Turkle's perceptive comparison of early "transparent" computers with the relative "opacity" of recent computer interfaces leaves one to wonder how this change might affect the way in which young people approach science through computers. Yet despite the lure of artificial digital worlds, she notes, young people are "always brought back to the physical, the analog, and of course, to nature."

This striking assertion leaves us to wonder about the relation between these generational, technological shifts and the ways "nature" may remain available to us. Indeed, some students recollect going back in time to rediscover the beauties of "transparent" vacuum-tube electronics. Perhaps the primal encounter with mud, sand and string will never be eclipsed, even by the most dazzling digital display. The generational comparison invited between the essays of the senior scientists and those of the students seems to bear out Turkle's conclusion that children's encounters with concrete as well as virtual reality will remain endlessly fruitful.

As Turkle notes, this fruitfulness has to do with the passion felt for an object, which can go beyond being a mere thing, taking on the aura of a love-object. The various notes of emotion in the students' stories challenge us to read them with commensurate responsiveness. As we do so, deeper questions emerge: What does it really mean to form such an emotionally charged relation with a (presumably nonhuman) object? In her introduction, Turkle mentions psychoanalyst D. W. Winnicott's seminal concept of the "transitional object," which she reminds us is an object that "the child experiences both as part of his or her body and as part of the external world." For many children, transitional objects mediate between the object world and the human world: We learn to endure separation and loss through the beloved stuffed animal whose comforting presence helps lead us back to the human world again. In the light of this familiar story, these students' objects can be seen to mediate transitions to lives in science whose human dimensions we are only beginning to explore.

We need to think much more about how and why these objects can sustain such deep human feeling and, ultimately, what the full relation is between things and people. The students' stories suggest a spectrum of such relations, so that one wonders whether "object" and "human" can really be disconnected. Turkle's thought-provoking collection represents an admirable invitation to further exploration of science and human sensibility, of the mysterious web of human choice and feeling. There is much to ponder in her striking conclusion that "at a time when science education is in crisis, giving science its best chance means guiding children to objects they can love." This book shows us the human side of science that emerges when we develop strong feelings about the things of this world.


Peter Pesic, who is Tutor and Musician-in-Residence at St.

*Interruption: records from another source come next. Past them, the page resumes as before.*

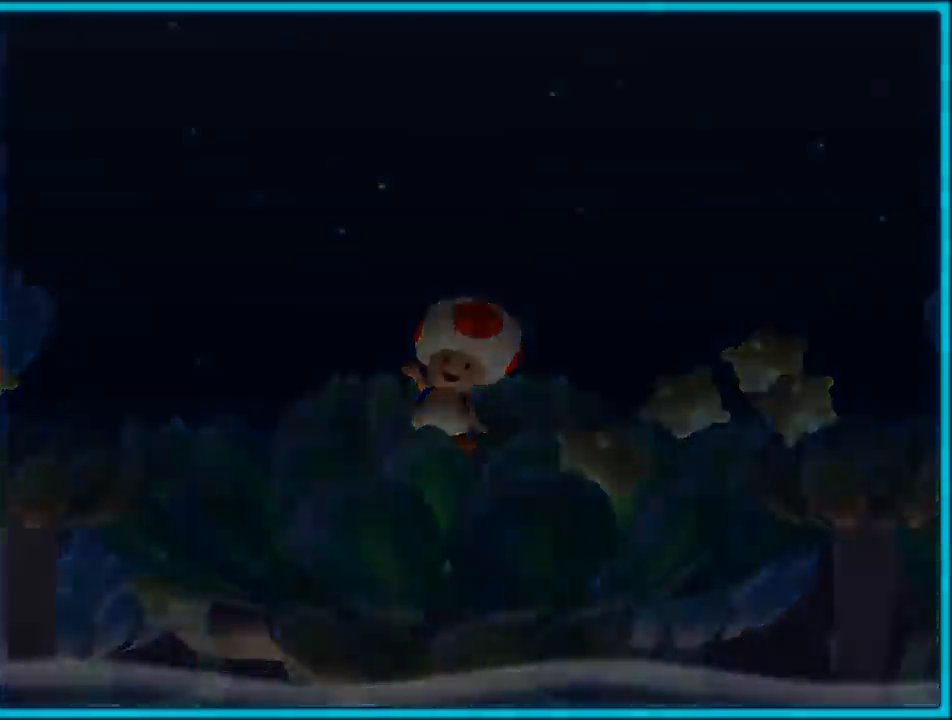
{"buttons": [], "left_stick": "center", "right_stick": "center", "events": [[217, "left_stick", "center"]]}
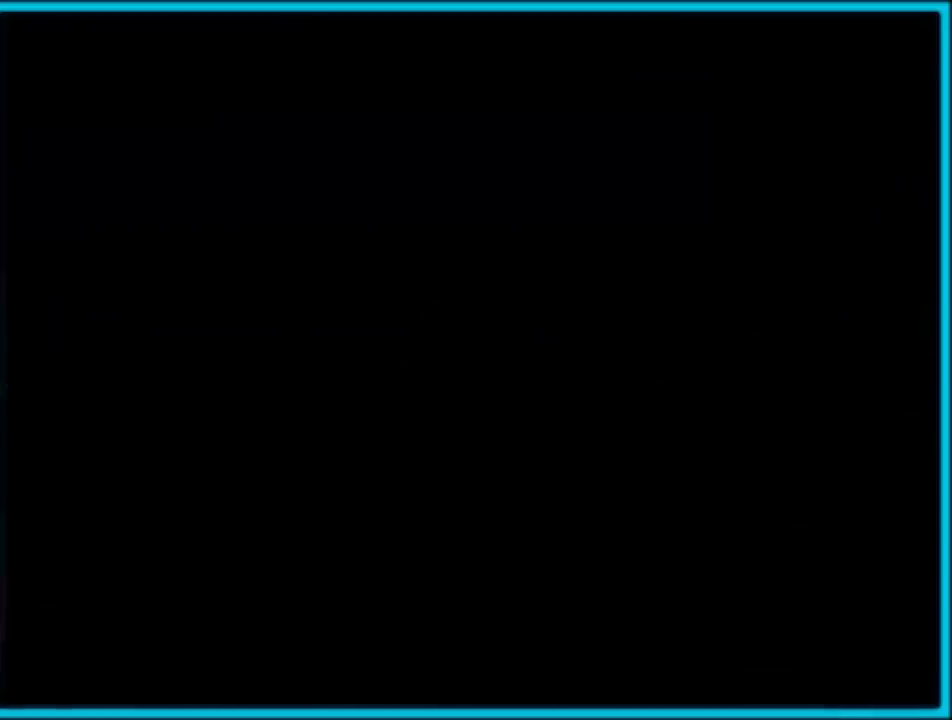
{"buttons": [], "left_stick": "center", "right_stick": "center", "events": []}
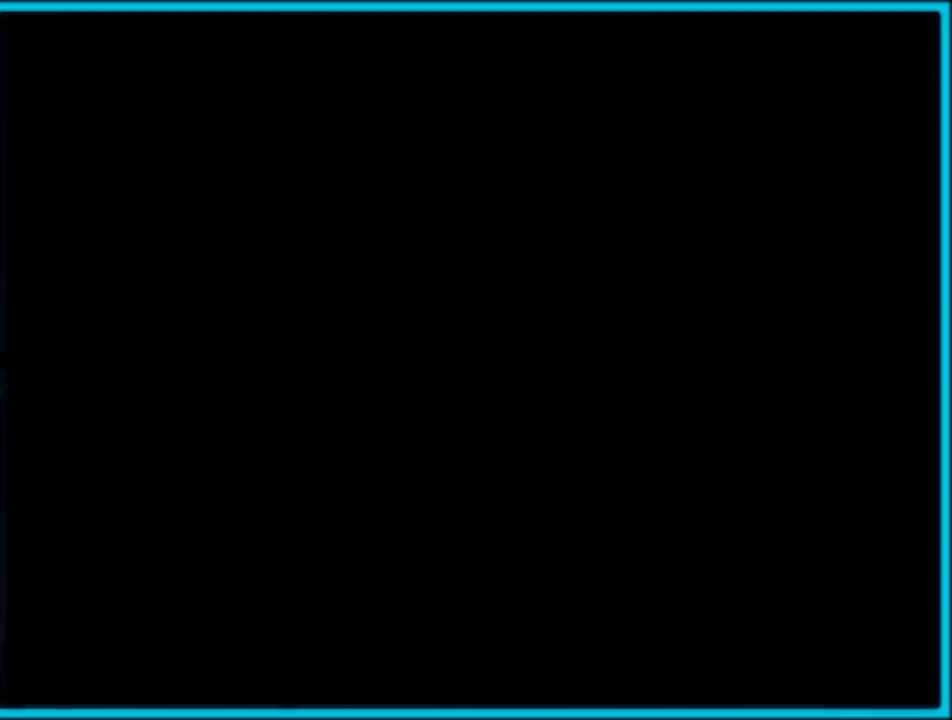
{"buttons": [], "left_stick": "center", "right_stick": "center", "events": []}
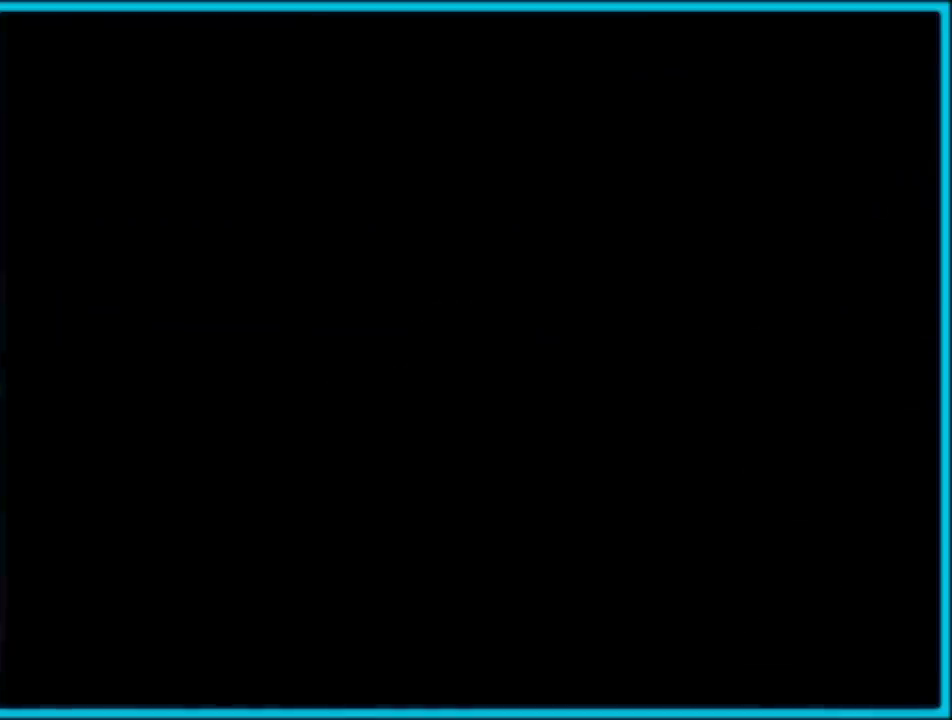
{"buttons": [], "left_stick": "center", "right_stick": "center", "events": []}
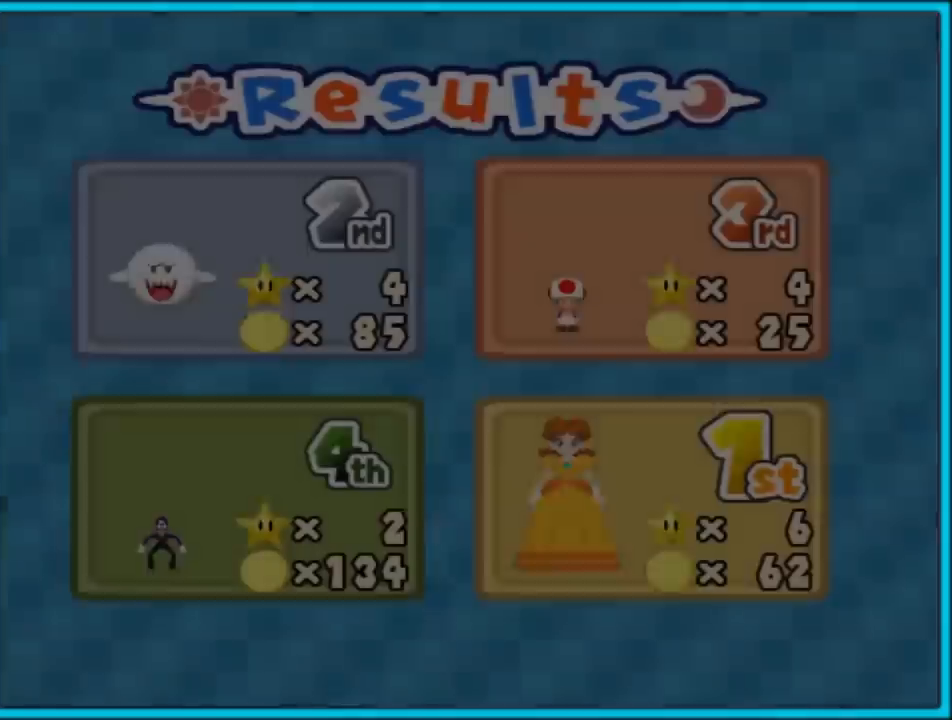
{"buttons": [], "left_stick": "center", "right_stick": "center", "events": []}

John’s College in Santa Fe, New Mexico, is the author of Labyrinth: A Search for the Hidden Meaning of Science (2000); Seeing Double: Shared Identities in Physics, Philosophy, and Literature (2002); Abel’s Proof: An Essay on the Sources and Meaning of Mathematical Unsolvability (2003); and Sky in a Bottle (2005), all published by The MIT Press. He received the 2005 Peano Prize and is a Fellow of the John Simon Guggenheim Memorial Foundation and of the American Association for the Advancement of Science.